The big three Australian miners – BHP Billiton, Rio Tinto and Fortescue Metals Group – were all active this week, chartering seven capesize ships to haul iron ore from Australia to China, according to Reuters freight data.

But with more than 50 capesize vessels available for charter between China and Singapore, the market is over-tonnaged, the broker said.

Current charter rates are the equivalent of around $3,500 per day, the Singapore broker said. That is less than half daily operating costs of $7,300 per day for capesize ships, according to accountancy firm Moore Stephens.

Charter rates for the Western Australia-China route were steady at $4.40 per ton on Wednesday, virtually unchanged in the last 10 sessions. That is near the level of $4.12 per ton reached on Jan. 12, the lowest since December 2008.

Rates for the Brazil-China route showed a slight gain to $10.45 per ton on Wednesday, after remaining flat at around $10.20 per ton since Feb. 18. But this is still close to $9.65 per ton hit on Jan. 9, the lowest since January 2009.

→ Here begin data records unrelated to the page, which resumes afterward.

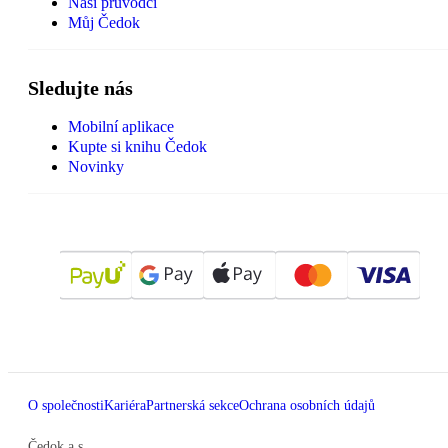
Naši průvodci
Můj Čedok
Sledujte nás
Mobilní aplikace
Kupte si knihu Čedok
Novinky
O společnosti
Kariéra
Partnerská sekce
Ochrana osobních údajů
Čedok a.s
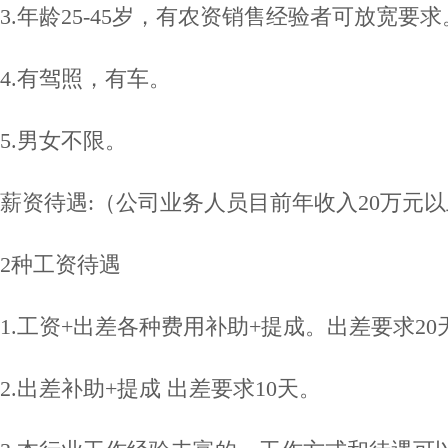
3.年龄25-45岁，有农资销售经验者可放宽要
4.有驾照，有车。
5.男女不限。
薪资待遇:（公司业务人员目前年收入20万元
2种工资待遇
1.工资+出差各种费用补助+提成。出差要求20
2.出差补助+提成 出差要求10天。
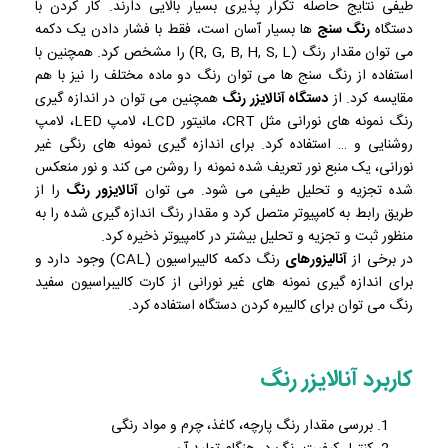
طیفی نتایج حاصله تکرار پذیری بسیار بالایی دارند. کار کردن با
دستگاه
رنگ سنج
ها بسیار آسان است، فقط با فشار دادن یک دکمه
می توان مقدار رنگ (R, G, B, H, S, L) را مشخص کرد. همچنین با
استفاده از رنگ سنج ها می توان رنگ دو ماده مختلف را نیز با هم
مقایسه کرد. از
دستگاه آنالایزر رنگ
همچنین می توان در اندازه گیری
رنگ نمونه های نورانی مثل CRT، مانیتور LCD، لامپ LED، لامپ
روشنایی و … استفاده کرد. برای اندازه گیری نمونه های رنگی غیر
نورانی، یک منبع نور تعریف شده نمونه را روشن می کند و نور منعکس
شده تجزیه و تحلیل طیفی می شود. می توان
آنالایزور رنگ
را از
طریق رابط به کامپیوتر متصل کرد و مقدار رنگ اندازه گیری شده را به
منظور ثبت و تجزیه و تحلیل بیشتر در کامپیوتر ذخیره کرد.
در برخی از
آنالیزورهای
رنگ دکمه کالیبراسیون (CAL) وجود دارد و
برای اندازه گیری نمونه های غیر نورانی از کارت کالیبراسیون سفید
رنگ می توان برای کالیبره کردن دستگاه استفاده کرد.
کاربرد آنالایزر رنگ
بررسی مقدار رنگ پارچه، کاغذ، چرم و مواد رنگی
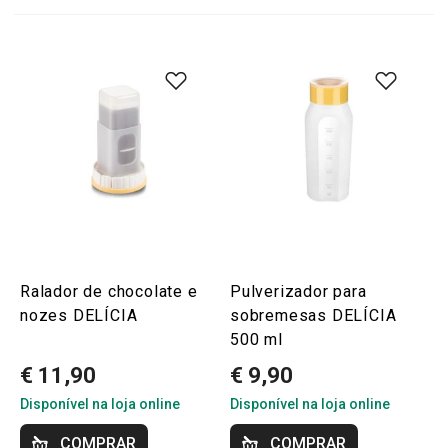
Ralador de chocolate e
Pulverizador para
nozes DELÍCIA
sobremesas DELÍCIA
500 ml
€ 11,90
€ 9,90
Disponível na loja online
Disponível na loja online
COMPRAR
COMPRAR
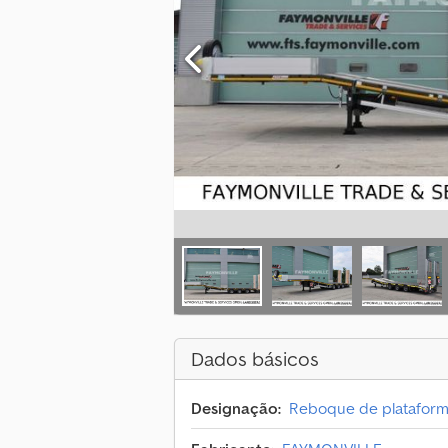
Dados básicos
Designação:
Reboque de plataform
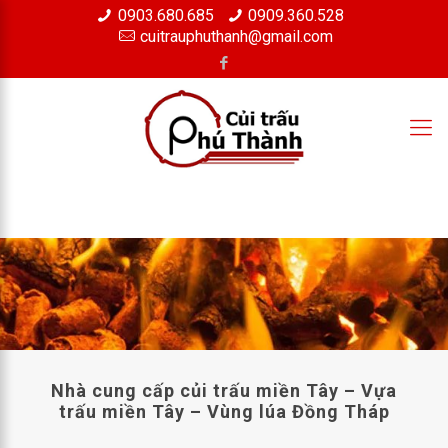
0903.680.685
0909.360.528
×
cuitrauphuthanh@gmail.com
Nhà cung cấp củi trấu miền Tây – Vựa
trấu miền Tây – Vùng lúa Đồng Tháp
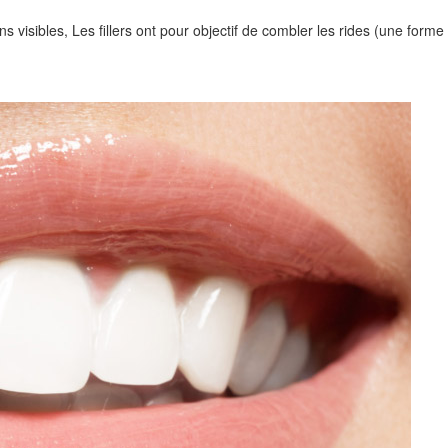
 visibles, Les fillers ont pour objectif de combler les rides (une forme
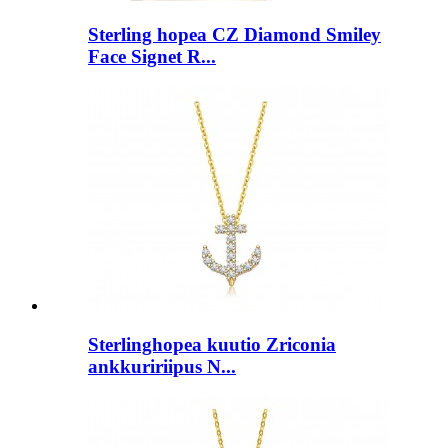
Sterling hopea CZ Diamond Smiley
Face Signet R...
Sterlinghopea kuutio Zriconia
ankkuririipus N...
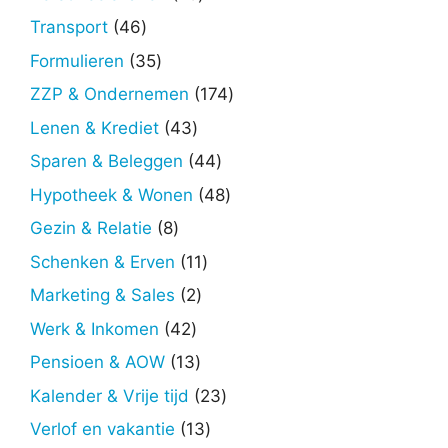
producten
46
Transport
46
producten
35
Formulieren
35
producten
174
ZZP & Ondernemen
174
producten
43
Lenen & Krediet
43
producten
44
Sparen & Beleggen
44
producten
48
Hypotheek & Wonen
48
producten
8
Gezin & Relatie
8
producten
11
Schenken & Erven
11
producten
2
Marketing & Sales
2
producten
42
Werk & Inkomen
42
producten
13
Pensioen & AOW
13
producten
23
Kalender & Vrije tijd
23
producten
13
Verlof en vakantie
13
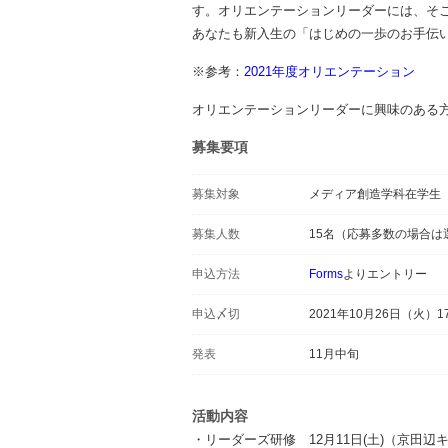
す。オリエンテーションリーダーには、そ
あなたも新入生の「はじめの一歩のお手伝
※参考：
2021年度オリエンテーション
オリエンテーションリーダーに興味のある
募集要項
募集対象
メディア創造学科在学生
募集人数
15名（応募多数の場合は
申込方法
Forms
よりエントリー
申込〆切
2021年10月26日（火）17
発表
11月中旬
活動内容
・リーダーズ研修 12月11日(土)（京田辺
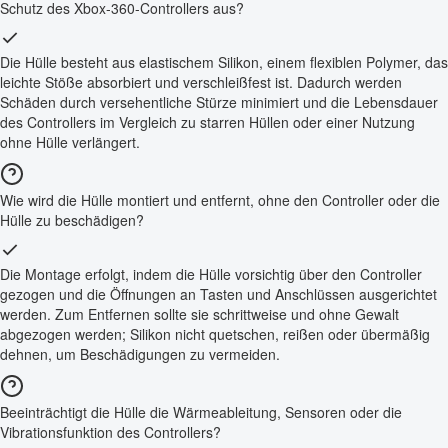
Schutz des Xbox-360-Controllers aus?
Die Hülle besteht aus elastischem Silikon, einem flexiblen Polymer, das
leichte Stöße absorbiert und verschleißfest ist. Dadurch werden
Schäden durch versehentliche Stürze minimiert und die Lebensdauer
des Controllers im Vergleich zu starren Hüllen oder einer Nutzung
ohne Hülle verlängert.
Wie wird die Hülle montiert und entfernt, ohne den Controller oder die
Hülle zu beschädigen?
Die Montage erfolgt, indem die Hülle vorsichtig über den Controller
gezogen und die Öffnungen an Tasten und Anschlüssen ausgerichtet
werden. Zum Entfernen sollte sie schrittweise und ohne Gewalt
abgezogen werden; Silikon nicht quetschen, reißen oder übermäßig
dehnen, um Beschädigungen zu vermeiden.
Beeinträchtigt die Hülle die Wärmeableitung, Sensoren oder die
Vibrationsfunktion des Controllers?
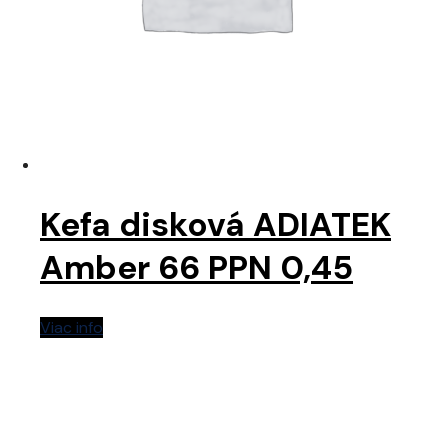
Kefa disková ADIATEK
Amber 66 PPN 0,45
Viac info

Freight rates in the smaller panamax market should continue to climb next week as Chinese charterers return from the holiday, a Singapore-based panamax broker said.

Rates for a panamax transpacific voyage rose to $4,063 on Wednesday due to a rebound in cargo volumes. Rates were higher at around $4,500 on Thursday, the panamax broker said. This is a 63 percent gain since Feb. 5 when rates were down to $2,743, the lowest since January 2009.

Freight rates for smaller supramax bulk carriers climbed this week to around $6,000 per day for a round trip to the west coast of India, against $5,000 per day two weeks ago, Norwegian ship broker Fearnley said in a weekly note on Wednesday.

The Baltic Exchange’s main sea freight index closed up at 524 on Wednesday, against 509 last Wednesday.